O comunicado também aponta risco de corte no fornecimento de energia elétrica, danos em plantações, queda de árvores e ocorrência de alagamentos.
Paralelamente, o segundo alerta, classificado como amarelo, permanece válido até as 23h59min de terça-feira. O aviso indica grau de severidade de perigo potencial e abrange grande parte do território brasileiro, com exceção das regiões Nordeste e Sudeste.
Segundo o Instituto, as áreas incluídas neste alerta podem registrar acumulados de chuva entre 20 e 30 milímetros por hora ou até 50 milímetros por dia, além de ventos entre 40 e 60 km/h. Nesses casos, o risco de interrupções no fornecimento de energia, queda de galhos e descargas elétricas é considerado baixo.
Em Porto Alegre
A MetSul Meteorologia alerta que, tanto nesta segunda-feira, 16, quanto na terça-feira, 17, há risco de chuva localmente forte em Porto Alegre e em outras cidades da Região Metropolitana.

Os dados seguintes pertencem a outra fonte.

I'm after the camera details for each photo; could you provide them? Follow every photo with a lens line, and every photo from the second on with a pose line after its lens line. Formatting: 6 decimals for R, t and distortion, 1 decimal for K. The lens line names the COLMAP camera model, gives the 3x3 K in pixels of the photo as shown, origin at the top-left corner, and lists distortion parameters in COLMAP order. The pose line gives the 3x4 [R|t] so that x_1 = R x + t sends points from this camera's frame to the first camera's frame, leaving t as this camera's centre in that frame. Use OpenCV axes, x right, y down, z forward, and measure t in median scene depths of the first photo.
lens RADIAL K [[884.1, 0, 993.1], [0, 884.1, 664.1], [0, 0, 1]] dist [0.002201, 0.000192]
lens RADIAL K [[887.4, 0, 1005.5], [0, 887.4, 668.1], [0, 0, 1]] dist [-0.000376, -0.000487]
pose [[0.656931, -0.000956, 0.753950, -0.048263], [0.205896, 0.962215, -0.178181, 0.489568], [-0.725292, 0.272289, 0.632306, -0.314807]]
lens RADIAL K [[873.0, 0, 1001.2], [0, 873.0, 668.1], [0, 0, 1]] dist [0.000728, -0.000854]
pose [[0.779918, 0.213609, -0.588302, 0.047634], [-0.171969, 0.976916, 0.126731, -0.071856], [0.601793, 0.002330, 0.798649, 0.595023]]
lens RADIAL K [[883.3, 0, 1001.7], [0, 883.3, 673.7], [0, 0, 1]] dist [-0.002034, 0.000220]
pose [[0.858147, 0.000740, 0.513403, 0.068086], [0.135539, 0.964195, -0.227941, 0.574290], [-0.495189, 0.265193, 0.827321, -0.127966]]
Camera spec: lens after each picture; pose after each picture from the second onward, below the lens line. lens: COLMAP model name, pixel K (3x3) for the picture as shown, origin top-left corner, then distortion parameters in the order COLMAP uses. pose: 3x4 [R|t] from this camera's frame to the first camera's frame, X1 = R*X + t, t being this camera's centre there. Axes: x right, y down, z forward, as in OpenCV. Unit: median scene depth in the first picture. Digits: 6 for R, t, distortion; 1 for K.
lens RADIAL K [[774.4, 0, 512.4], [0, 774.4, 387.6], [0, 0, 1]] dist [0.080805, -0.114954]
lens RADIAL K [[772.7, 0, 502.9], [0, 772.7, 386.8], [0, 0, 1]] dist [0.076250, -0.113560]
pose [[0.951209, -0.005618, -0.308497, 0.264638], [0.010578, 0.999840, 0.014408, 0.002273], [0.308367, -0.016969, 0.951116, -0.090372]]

Apesar da presença de sol entre nuvens, o tempo segue abafado, com calor e alta umidade, condições que favorecem a formação de nuvens mais carregadas, especialmente durante a tarde. Há previsão de pancadas de chuva que, em pontos isolados, podem ocorrer com forte intensidade, acumulando volumes elevados em curto intervalo de tempo e aumentando o risco de alagamentos.